Von Heidemarie Klabacher

András Schiff, sonst der Marke Bösendorfer treu, spielt diesen Zyklus auf einem Bechstein–Flügel im Besitz des Schweizer Klavierhauses Gebr. Bachmann aus dem Jahr 1921. Und zwar auf jenem Flügel, auf dem Wilhelm Backhaus viele Schallplatten eingespielt und unzählige Konzerte gegeben habe, verrät das Programmheft.

Es ist immer ein Aha-Erlebnis für unsere vor allem auf den Steinway-Hochglanzklang „eingehörten“ Ohren, einmal ein anderes Klavier von einem Meisterpianisten gespielt zu hören. Der Bechstein kann im Diskant eine Spur verhalten klingen, der Klang funkelt sozusagen nicht routinemäßig. Die Klangfarbenvielfalt, die András Schiff diesem aufregenden – und mit Bedeutung natürlich noch zusätzlich „aufgeladenen“ - Instrument abzugewinnen weiß, ist schlichtweg atemberaubend.

In jeder Lage verbergen sich unzählige Farben und Schattierungen. In der Tiefe reicht die Bandbreite von dunkelsamtener behutsam grundierender Fülle bis hin zum erschütternden, augenblicksweise geradezu metallischen Dröhnen. Basstriller in tiefer Lage von András Schiff ausgeführt, oder auch einzeln „modellierte“, wie aus der Erde gestampfte Töne, können Ehrfurcht und Gruseln lehren. In der Mittellage und dann in der Höhe reicht die Bandbreite vom verhaltenen, manchmal vornehm verschleierten, oft geradezu trockenen Klang, bis zum Sound, der an das feine Schimmern gehämmerten Goldes erinnert.

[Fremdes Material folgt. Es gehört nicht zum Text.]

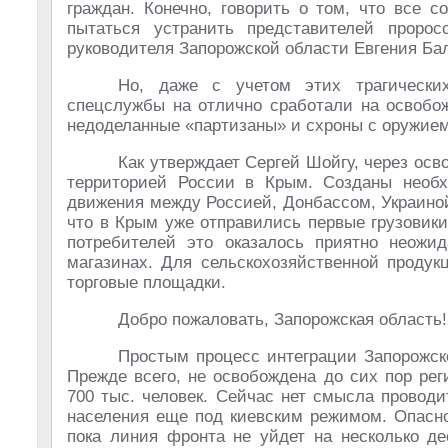
граждан. Конечно, говорить о том, что все 
пытаться устранить представителей проро
руководителя Запорожской области Евгения Ба
Но, даже с учетом этих трагических
спецслужбы на отлично сработали на освобож
недоделанные «партизаны» и схроны с оружие
Как утверждает Сергей Шойгу, через ос
территорией России в Крым. Созданы необх
движения между Россией, Донбассом, Украиной
что в Крым уже отправились первые грузовик
потребителей это оказалось приятно неожи
магазинах. Для сельскохозяйственной продук
торговые площадки.
Добро пожаловать, Запорожская область!
Простым процесс интеграции Запорожско
Прежде всего, не освобождена до сих пор рег
700 тыс. человек. Сейчас нет смысла провод
населения еще под киевским режимом. Опасно
пока линия фронта не уйдет на несколько де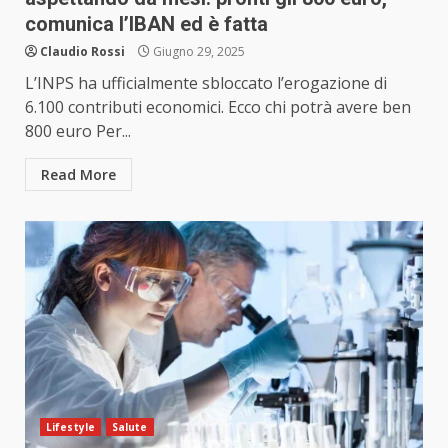
comunica l’IBAN ed è fatta
Claudio Rossi
Giugno 29, 2025
L’INPS ha ufficialmente sbloccato l’erogazione di
6.100 contributi economici. Ecco chi potrà avere ben
800 euro Per...
Read More
Lifestyle
Salute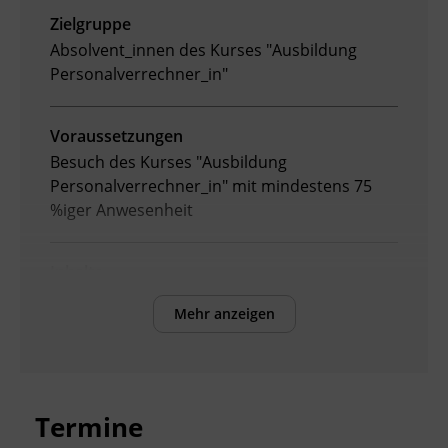
Zielgruppe
Ingenieurzertifizierung
Deutsch und Integration
BFI Reutte
Absolvent_innen des Kurses "Ausbildung
Personalverrechner_in"
Akademisches Studienzentrum
BFI Schwaz
Voraussetzungen
Digitales Lernen
Besuch des Kurses
"Ausbildung
Personalverrechner_in" mit mindestens 75
%iger Anwesenheit
Inhalte
Die Inhalte der schriftlichen
Mehr anzeigen
Abschlussprüfung entsprechen dem § 21(2)
des BiBuG.
Dabei Es werden insbesondere folgende
Themengebiete abgefragt:
Termine
Personalverrechnung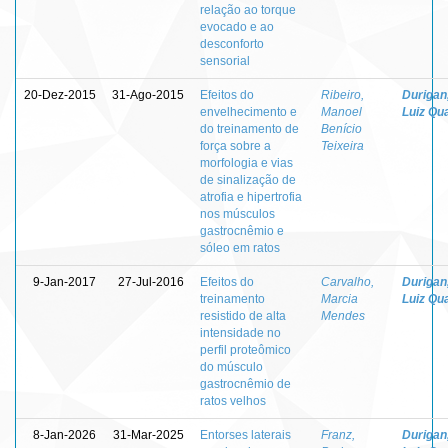
relação ao torque
evocado e ao
desconforto
sensorial
20-Dez-2015
31-Ago-2015
Efeitos do
Ribeiro,
Durigan
envelhecimento e
Manoel
Luiz Qua
do treinamento de
Benício
força sobre a
Teixeira
morfologia e vias
de sinalização de
atrofia e hipertrofia
nos músculos
gastrocnêmio e
sóleo em ratos
9-Jan-2017
27-Jul-2016
Efeitos do
Carvalho,
Durigan
treinamento
Marcia
Luiz Qua
resistido de alta
Mendes
intensidade no
perfil proteômico
do músculo
gastrocnêmio de
ratos velhos
8-Jan-2026
31-Mar-2025
Entorses laterais
Franz,
Durigan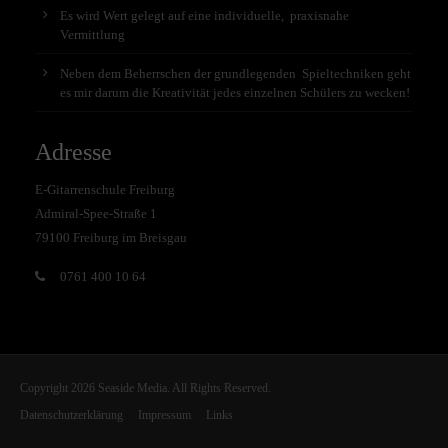
Es wird Wert gelegt auf eine individuelle, praxisnahe
Vermittlung
Neben dem Beherrschen der grundlegenden Spieltechniken geht
es mir darum die Kreativität jedes einzelnen Schülers zu wecken!
Adresse
E-Gitarrenschule Freiburg
Admiral-Spee-Straße 1
79100 Freiburg im Breisgau
0761 400 10 64
Copyright 2026 Seaside Media. All Rights Reserved.
Datenschutzerklärung
Impressum
Links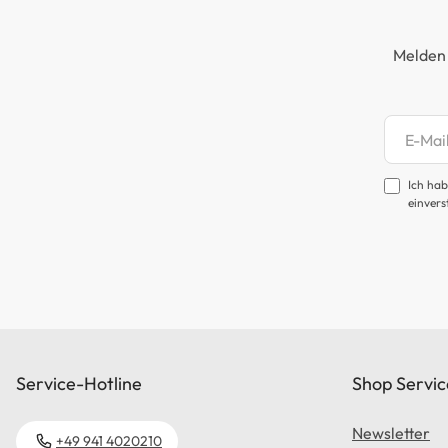
Melden 
Newsl
Ich hab
einvers
Service-Hotline
Shop Servic
Newsletter
+49 941 4020210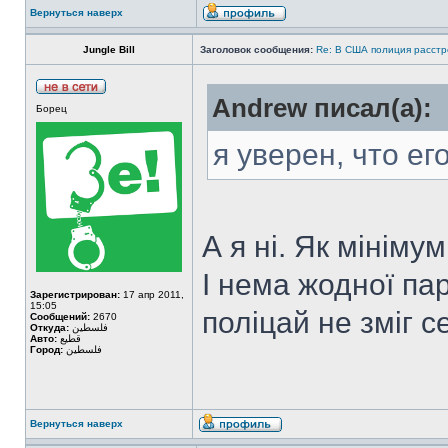
Вернуться наверх
Jungle Bill
Заголовок сообщения:
Re: В США полиция расстр
Аndrew писал(а):
Борец
я уверен, что ег
А я ні. Як мініму
І нема жодної пар
Зарегистрирован:
17 апр 2011,
15:05
поліцай не зміг 
Сообщений:
2670
Откуда:
فلسطين
Авто:
قطيع
Город:
فلسطين
Вернуться наверх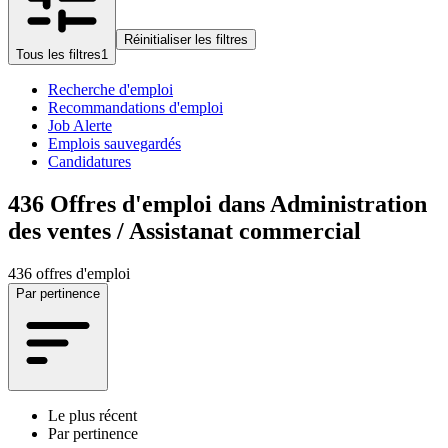
Réinitialiser les filtres
Tous les filtres
1
Recherche d'emploi
Recommandations d'emploi
Job Alerte
Emplois sauvegardés
Candidatures
436
Offres d'emploi dans Administration
des ventes / Assistanat commercial
436 offres d'emploi
Par pertinence
Le plus récent
Par pertinence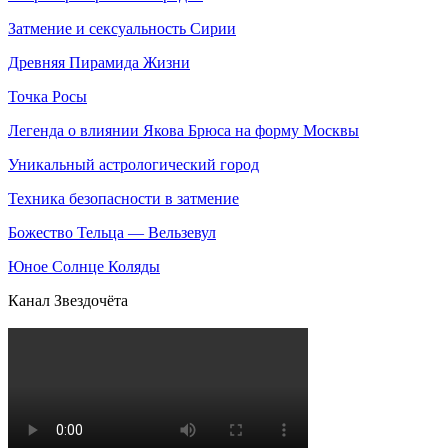
Затмение и сексуальность Сирии
Древняя Пирамида Жизни
Точка Росы
Легенда о влиянии Якова Брюса на форму Москвы
Уникальный астрологический город
Техника безопасности в затмение
Божество Тельца — Вельзевул
Юное Солнце Коляды
Канал Звездочёта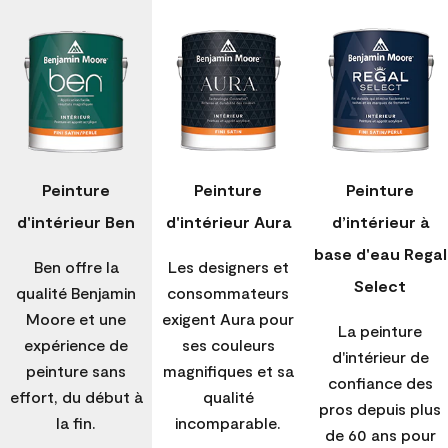
Peinture
Peinture
Peinture
d'intérieur Ben
d'intérieur Aura
d’intérieur à
base d'eau Regal
Ben offre la
Les designers et
Select
qualité Benjamin
consommateurs
Moore et une
exigent Aura pour
La peinture
expérience de
ses couleurs
d'intérieur de
peinture sans
magnifiques et sa
confiance des
effort, du début à
qualité
pros depuis plus
la fin.
incomparable.
de 60 ans pour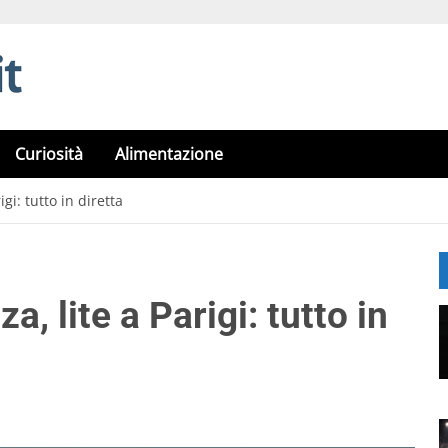
Curiosità
Alimentazione
gi: tutto in diretta
a, lite a Parigi: tutto in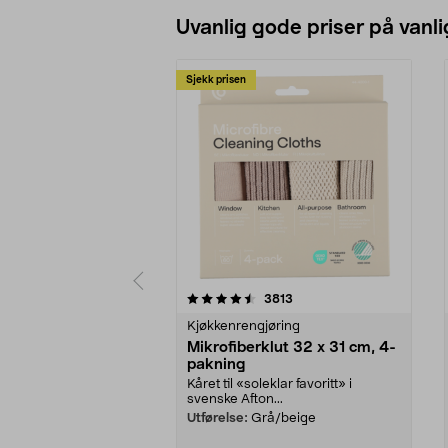
Uvanlig gode priser på vanli
Sjekk prisen
5av 5 stjerner
4.5av 5 stjerner
anmeldelser
3813
Kjøkkenrengjøring
Mikrofiberklut 32 x 31 cm, 4-
pakning
Kåret til «soleklar favoritt» i
svenske Afton...
Utførelse:
Grå/beige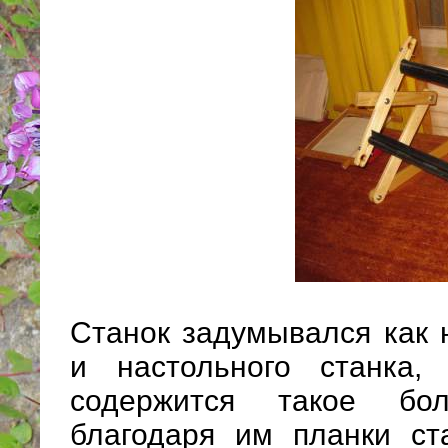
Станок задумывался как 
и настольного станка,
содержится такое бол
благодаря им планки ст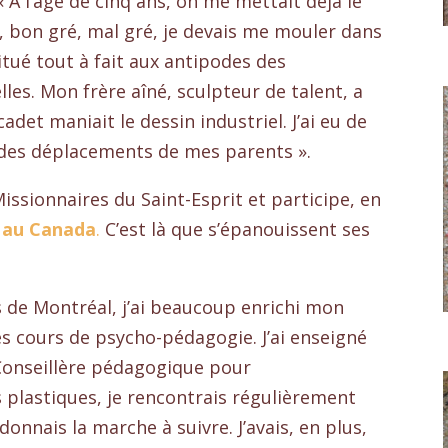
« A l’âge de cinq ans, on me mettait déjà le
t, bon gré, mal gré, je devais me mouler dans
tué tout à fait aux antipodes des
es. Mon frère aîné, sculpteur de talent, a
det maniait le dessin industriel. J’ai eu de
 des déplacements de mes parents ».
Missionnaires du Saint-Esprit et participe, en
s au Canada
.
C’est là que s’épanouissent ses
s de Montréal, j’ai beaucoup enrichi mon
es cours de psycho-pédagogie. J’ai enseigné
 Conseillère pédagogique pour
 plastiques, je rencontrais régulièrement
donnais la marche à suivre. J’avais, en plus,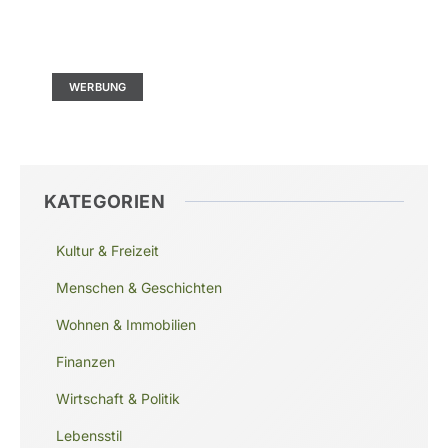
Kontaktieren Sie uns
Ad Size: 336x280 px
WERBUNG
KATEGORIEN
Kultur & Freizeit
Menschen & Geschichten
Wohnen & Immobilien
Finanzen
Wirtschaft & Politik
Lebensstil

Auf der Basis solcher Klangmöglichkeiten – und vor allem natürlich der Gabe, diese unzähligen Facetten einem Instrument zu entlocken – gewinnen bekannteste Werke eine ungeahnte und völlig neu erlebte Tiefe: Joseph Haydns Sonate Nr. 60 C-Dur Hob. XVI:50, Ludwig van Beethovens Nr. 30 E-Dur op. 109, Mozarts Nr. 16 C-Dur KV 545 „Sonate facile“ und Schuberts Sonate Nr. 19 c-Moll D 958.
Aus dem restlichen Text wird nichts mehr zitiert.